New Plan Aims To Move Brooklyn’s Culture Forward By Retaining Its Artistic Character

New Plan Aims To Move Brooklyn’s Culture Forward By Retaining Its Artistic Character
Photo courtesy of Bosc d'Anjou.
Photo courtesy of Bosc d’Anjou.

A new plan lays out a vision of how to keep Downtown Brooklyn’s place as an artistic hotbed amidst the massive change currently enveloping the area.

Culture Forward, a new plan released by the Downtown Brooklyn Partnership and the Downtown Brooklyn Arts Alliance after consultation with over 100 community stakeholders, lays out 13 specific points on how to maintain and improve Brooklyn’s status as a hub of the arts by focusing on zoning and development initiatives to attract and retain various elements of the artistic community.

“Culture Forward is an innovative blueprint for the City of New York and community stakeholders to reinvest in longtime arts supporters by providing affordable artist studios, particularly in neighborhoods like Fort Greene that are undergoing rapid gentrification,” said Council Member Laurie Cumbo, who is a member of the Committee on Cultural Affairs.

31 Lafayette Avenue is a potential target for development. (Courtesy Downtown Brooklyn Partnership)
31 Lafayette Avenue is a potential target for development. (Courtesy Downtown Brooklyn Partnership)

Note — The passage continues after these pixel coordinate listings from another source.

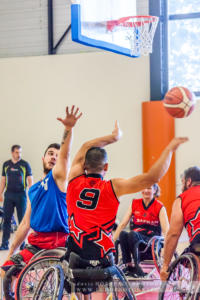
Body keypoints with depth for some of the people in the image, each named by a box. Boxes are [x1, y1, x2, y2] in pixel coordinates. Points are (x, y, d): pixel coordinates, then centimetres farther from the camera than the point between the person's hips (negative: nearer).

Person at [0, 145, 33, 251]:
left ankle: (22, 243, 9)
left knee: (22, 220, 2)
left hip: (21, 194, -2)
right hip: (9, 194, 3)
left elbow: (30, 180, 0)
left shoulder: (25, 164, 0)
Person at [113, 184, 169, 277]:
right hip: (135, 238, 3)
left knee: (132, 234, -34)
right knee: (122, 234, -30)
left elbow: (166, 230, -7)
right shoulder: (134, 204, 12)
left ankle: (136, 265, -34)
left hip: (151, 239, -3)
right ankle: (128, 265, -29)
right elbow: (122, 224, 9)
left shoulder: (160, 207, 2)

Among the proposed changes would be alterations to land-use policy which would promote the development of more cultural spaces. One idea in Culture Forward is to have the city “explore” using underutilized spaces as potential studios, including 31 Lafayette Avenue (between St. Felix Street and Ashland Place). Additionally, another proposition series of affordable housing seminars aimed at encouraging creatives to apply for said housing would induce them to live in the neighborhood.

Finally, Culture Forward envisions a contest to design a “series of artistic markers” signaling cultural focal points in the area.

“By encouraging the development of live/work space and housing for artists while activating our public spaces to better showcase our artistic Brooklynites, Culture Forward will help this borough become a more affordable, attractive destination for talented men and women from around the world who want to achieve their vision,” said Brooklyn Borough President Eric Adams.

The full list of the proposed 13 initiatives are each titled as follows:

  1. Developing affordable artist workspaces to ensure artists can work and produce locally
  2. Ensuring artists have access to affordable housing
  3. Offering holistic support to ensure artists can succeed fully within the area
  4. Building the future arts leaders of tomorrow through cultural fellowships
  5. Building a framework for inter-board sharing and learning
  6. Developing a comprehensive plan to infuse the area with public art
  7. Staging regular performances within public spaces
  8. Cultivating broad, ongoing, engaged participation and collaboration through the creation of an area festival
  9. Ensuring media access and visibility for cultural organizations and activities in the area
  10. Enhancing digital capabilities
  11. Creating and curating linkages between neighborhoods and destinations
  12. Building capacity for the Downtown Brooklyn Arts Alliance
  13. Creating and fundraising for a Downtown Brooklyn cultural investment fund

Rapid construction particularly concentrated in and near the Barclays Center, is changing the fabric of Downtown Brooklyn and Fort Greene, but many of the new developments contemplate the existing artistic infrastructure.

As the Times reports:

An anchor of the area, the BAM Fisher, a 250-seat theater on Ashland Place, completed in 2012, will soon be joined by BAM Strong, a new arts complex with permanent exhibition space. (It will connect the BAM Harvey Theater (at 651 Fulton Street) with a vacant site (653 Fulton Street) and the ground floor of a high-rise condominium at 230 Ashland Place.
A striking new building under construction at 300 Ashland — designed by Enrique Norten and developed by Two Trees — will feature 50,000 square feet of cultural space (as well as close to 400 apartments, 20 percent of which are to be designated as affordable).
The tower is to include the Museum of Contemporary African Diasporan Arts, known as MoCADA; 651 Arts; a new branch of the Brooklyn Public Library; and the BAM Karen, named after Ms. Hopkins, which will have three screens for BAM Cinemas and the academy’s archive.
The Center for Fiction’s new home, in a 10-story building at 280 Ashland developed by Jonathan Rose, will also include more studios for Mark Morris and house the first Brooklyn location for the chef Tom Colicchio’s sandwich shop chain, ’wichcraft.
The Ashland, developed by David L. Picket at 250 Ashland, will have 8,000 square feet of cultural space (as well as a food hall in its base), including rehearsal studios for Theater for a New Audience.

“We don’t want it to feel like Anywhere U.S.A.,” former Brooklyn Academy of Music (B.A.M.) President Karen Brooks Hopkins told the New York Times, before adding, “we want it to be chaotic.”